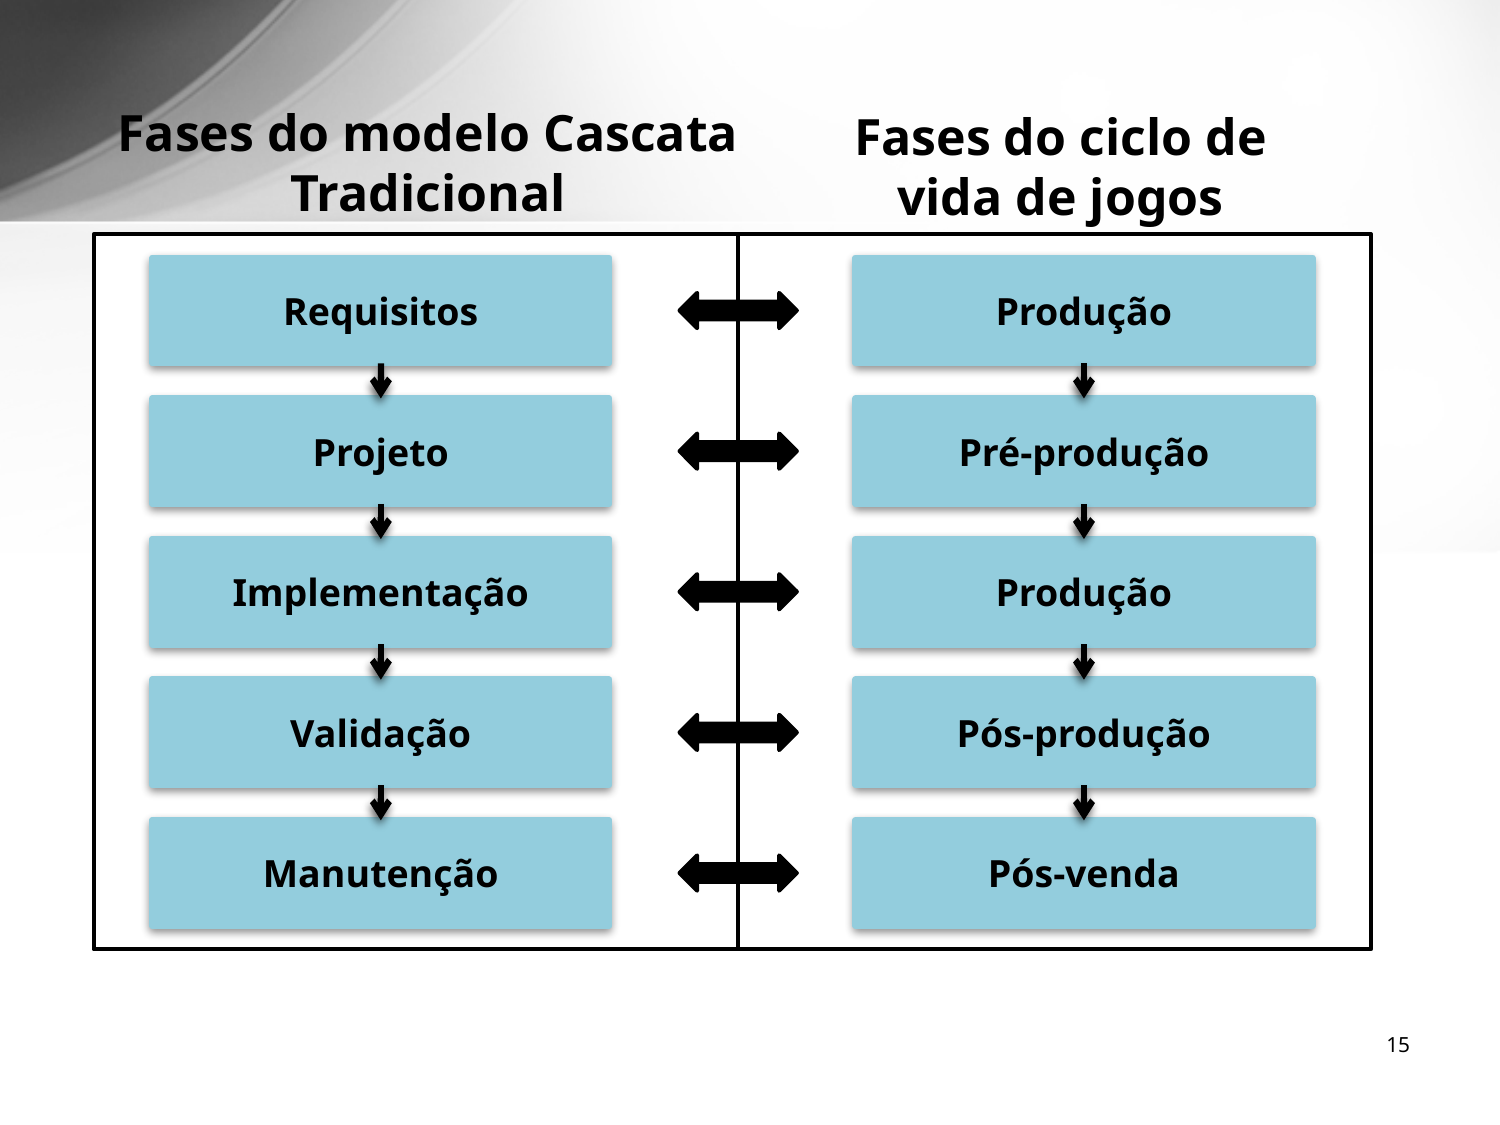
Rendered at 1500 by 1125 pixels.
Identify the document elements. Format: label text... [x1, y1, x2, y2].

text_box Manutenção [149, 817, 612, 929]
text_box Pós-venda [852, 817, 1316, 929]
text_box [740, 232, 1373, 951]
text_box [92, 232, 740, 951]
text_box Produção [852, 255, 1316, 366]
text_box [677, 431, 799, 471]
text_box Fases do modelo Cascata Tradicional [93, 93, 762, 229]
text_box Projeto [149, 395, 612, 507]
picture [0, 0, 1500, 1125]
text_box Pós-produção [852, 676, 1316, 788]
text_box Pré-produção [852, 395, 1316, 507]
text_box [677, 853, 799, 893]
text_box [677, 712, 799, 752]
slide_number 15 [1074, 1024, 1425, 1103]
text_box [677, 572, 799, 612]
text_box Implementação [149, 536, 612, 648]
text_box [677, 291, 799, 331]
text_box Fases do ciclo de vida de jogos [820, 98, 1301, 233]
text_box Validação [149, 676, 612, 788]
text_box Requisitos [149, 255, 612, 366]
text_box Produção [852, 536, 1316, 648]
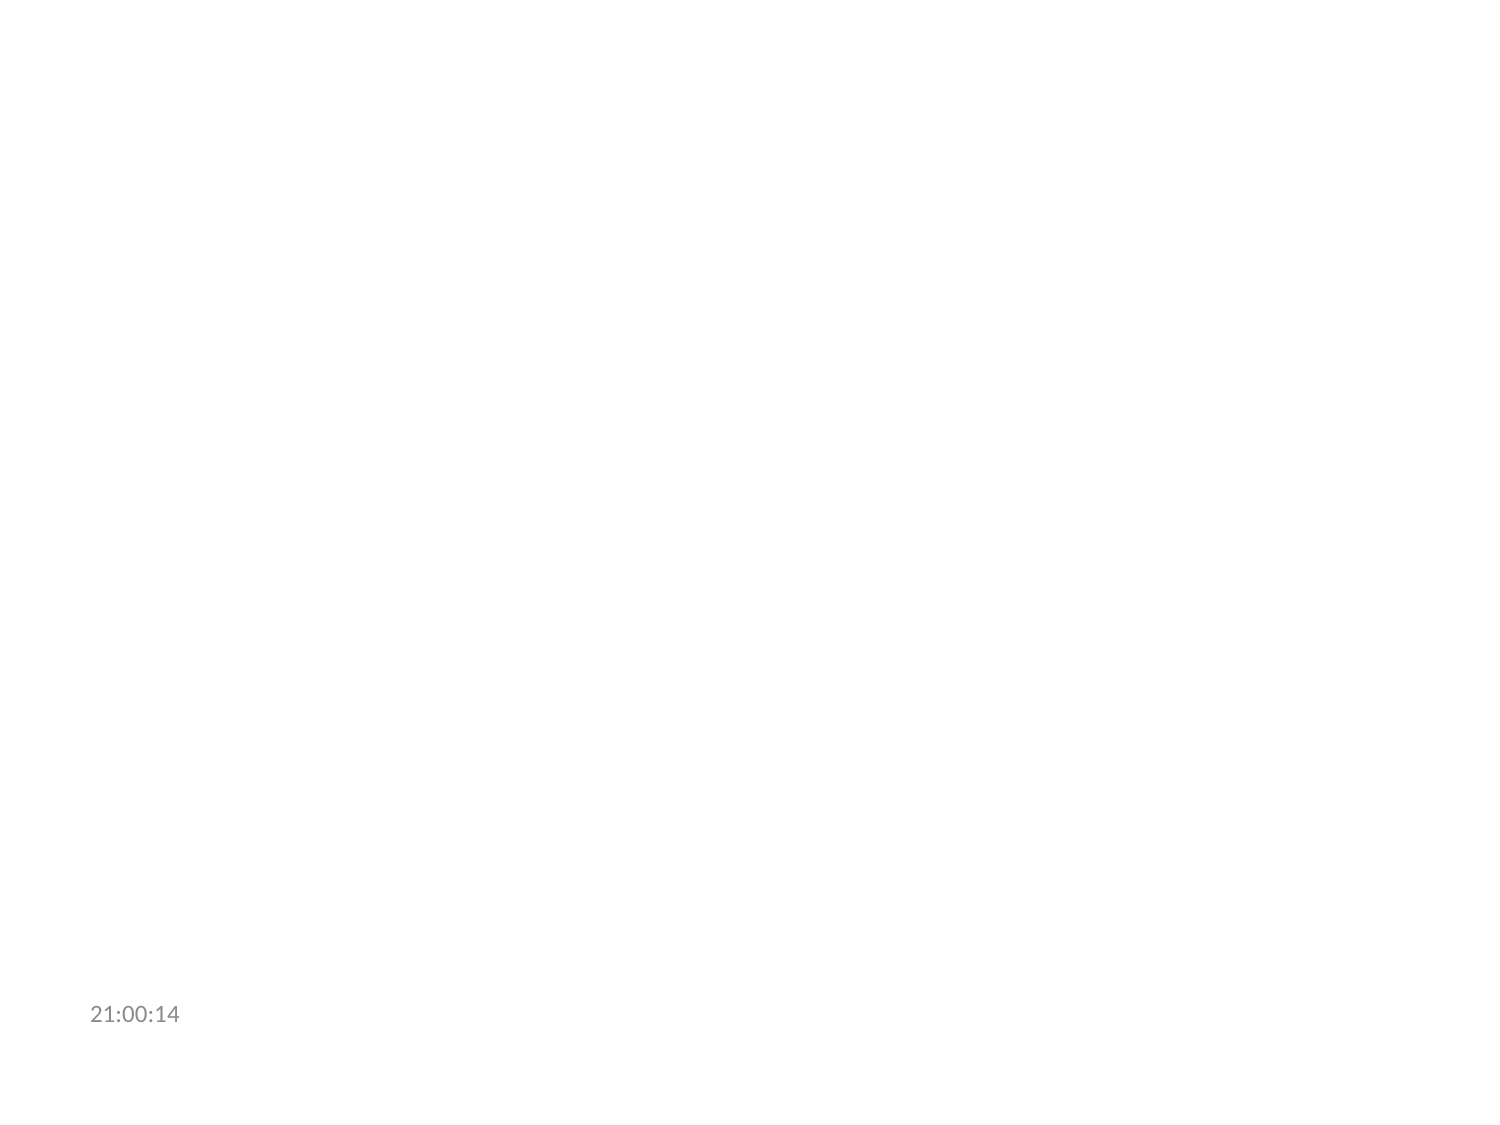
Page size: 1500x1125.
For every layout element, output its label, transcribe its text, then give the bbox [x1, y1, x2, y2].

text_box 15:35:09 [75, 982, 425, 1043]
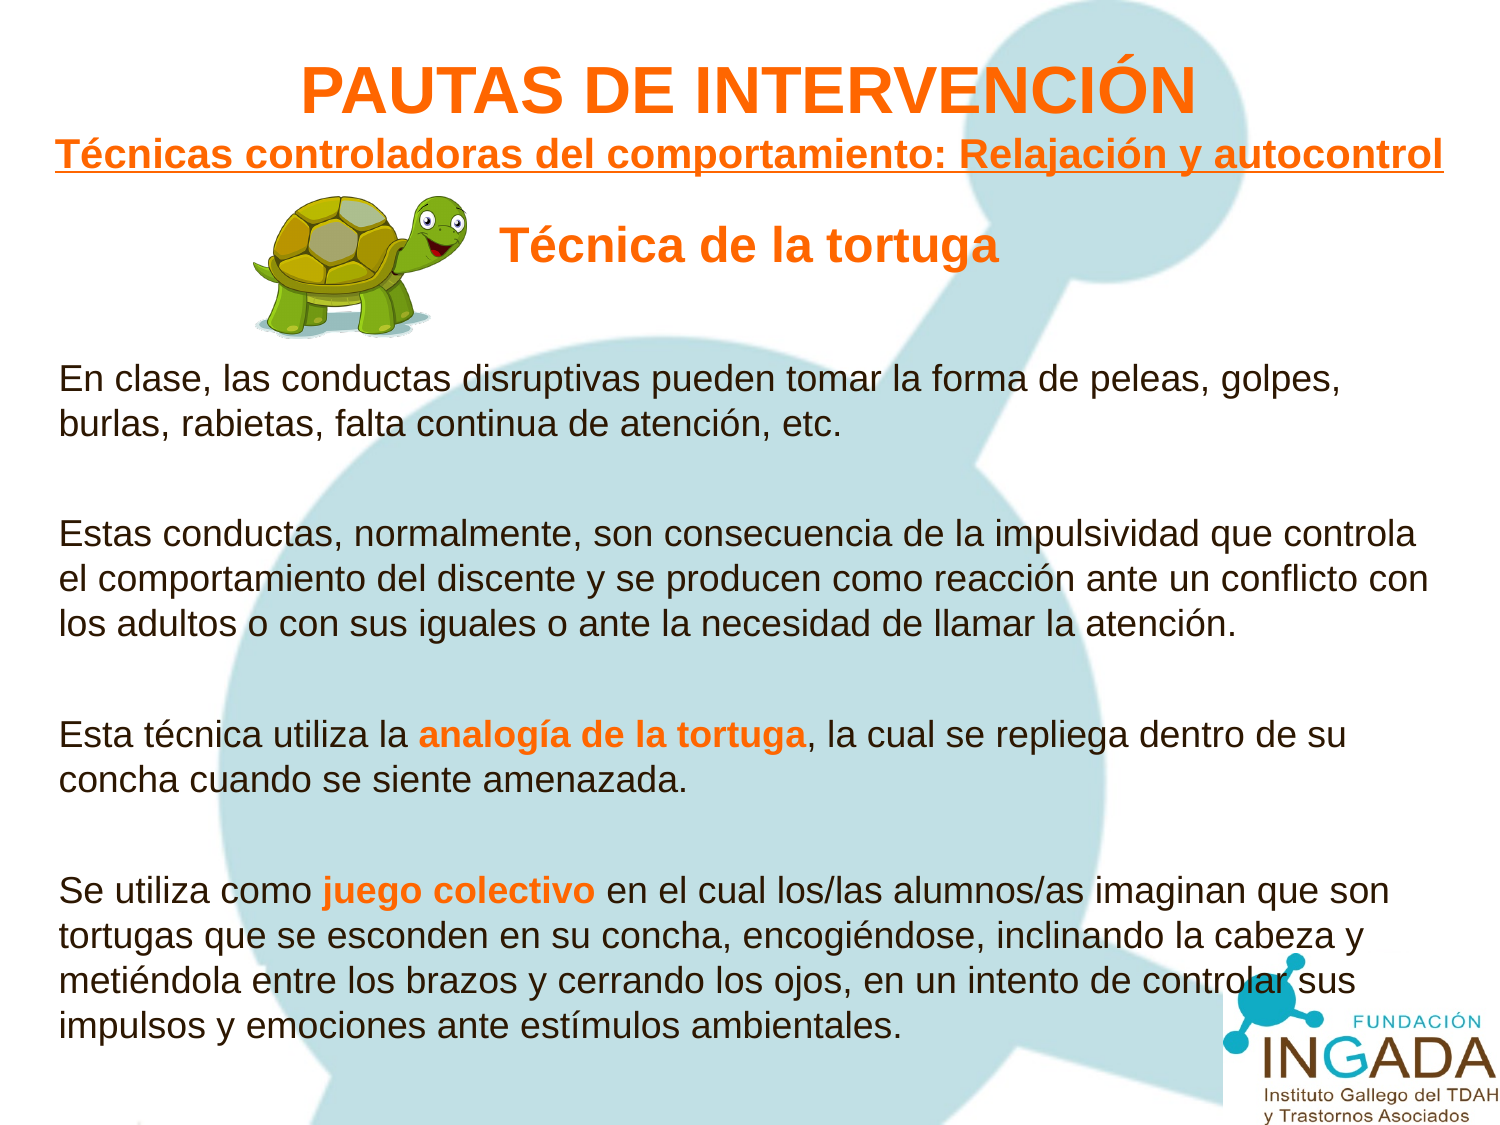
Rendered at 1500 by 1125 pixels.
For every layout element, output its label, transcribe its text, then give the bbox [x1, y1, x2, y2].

picture [253, 196, 467, 339]
text_box PAUTAS DE INTERVENCIÓN Técnicas controladoras del comportamiento: Relajación y autocontrol [0, 0, 1500, 224]
text_box [29, 224, 1471, 1094]
picture [0, 224, 1500, 1125]
text_box Técnica de la tortuga En clase, las conductas disruptivas pueden tomar la forma de peleas, golpes, burlas, rabietas, falta continua de atención, etc. Estas conductas, normalmente, son consecuencia de la impulsividad que controla el comportamiento del discente y se producen como reacción ante un conflicto con los adultos o con sus iguales o ante la necesidad de llamar la atención. Esta técnica utiliza la analogía de la tortuga, la cual se repliega dentro de su concha cuando se siente amenazada. Se utiliza como juego colectivo en el cual los/las alumnos/as imaginan que son tortugas que se esconden en su concha, encogiéndose, inclinando la cabeza y metiéndola entre los brazos y cerrando los ojos, en un intento de controlar sus impulsos y emociones ante estímulos ambientales. [43, 224, 1456, 1050]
━━━━━━━━━━━━━━━━━━━━
### TASK OBJECTIVE
Repeat the data exactly, without the pictures.

### YOUR RESPONSE
Rendered at 1500 by 1125 pixels.
Identify the document elements. Format: label text... [x1, y1, x2, y2].

text_box Manutenção [149, 817, 612, 929]
text_box Pós-venda [852, 817, 1316, 929]
text_box [740, 232, 1373, 951]
text_box [92, 232, 740, 951]
text_box Produção [852, 255, 1316, 366]
text_box [677, 431, 799, 471]
text_box Fases do modelo Cascata Tradicional [93, 93, 762, 229]
text_box Projeto [149, 395, 612, 507]
picture [0, 0, 1500, 1125]
text_box Pós-produção [852, 676, 1316, 788]
text_box Pré-produção [852, 395, 1316, 507]
text_box [677, 853, 799, 893]
text_box [677, 712, 799, 752]
slide_number 15 [1074, 1024, 1425, 1103]
text_box [677, 572, 799, 612]
text_box Implementação [149, 536, 612, 648]
text_box [677, 291, 799, 331]
text_box Fases do ciclo de vida de jogos [820, 98, 1301, 233]
text_box Validação [149, 676, 612, 788]
text_box Requisitos [149, 255, 612, 366]
text_box Produção [852, 536, 1316, 648]
Page size: 1500x1125.
For every layout element, output its label, transcribe its text, then give the bbox [x1, y1, x2, y2].

text_box 15:35:09 [75, 982, 425, 1043]
Rendered at 1500 by 1125 pixels.
For every layout element, output its label, transcribe its text, then give the bbox [x1, y1, x2, y2].

picture [253, 196, 467, 339]
text_box PAUTAS DE INTERVENCIÓN Técnicas controladoras del comportamiento: Relajación y autocontrol [0, 0, 1500, 224]
text_box [29, 224, 1471, 1094]
picture [0, 224, 1500, 1125]
text_box Técnica de la tortuga En clase, las conductas disruptivas pueden tomar la forma de peleas, golpes, burlas, rabietas, falta continua de atención, etc. Estas conductas, normalmente, son consecuencia de la impulsividad que controla el comportamiento del discente y se producen como reacción ante un conflicto con los adultos o con sus iguales o ante la necesidad de llamar la atención. Esta técnica utiliza la analogía de la tortuga, la cual se repliega dentro de su concha cuando se siente amenazada. Se utiliza como juego colectivo en el cual los/las alumnos/as imaginan que son tortugas que se esconden en su concha, encogiéndose, inclinando la cabeza y metiéndola entre los brazos y cerrando los ojos, en un intento de controlar sus impulsos y emociones ante estímulos ambientales. [43, 224, 1456, 1050]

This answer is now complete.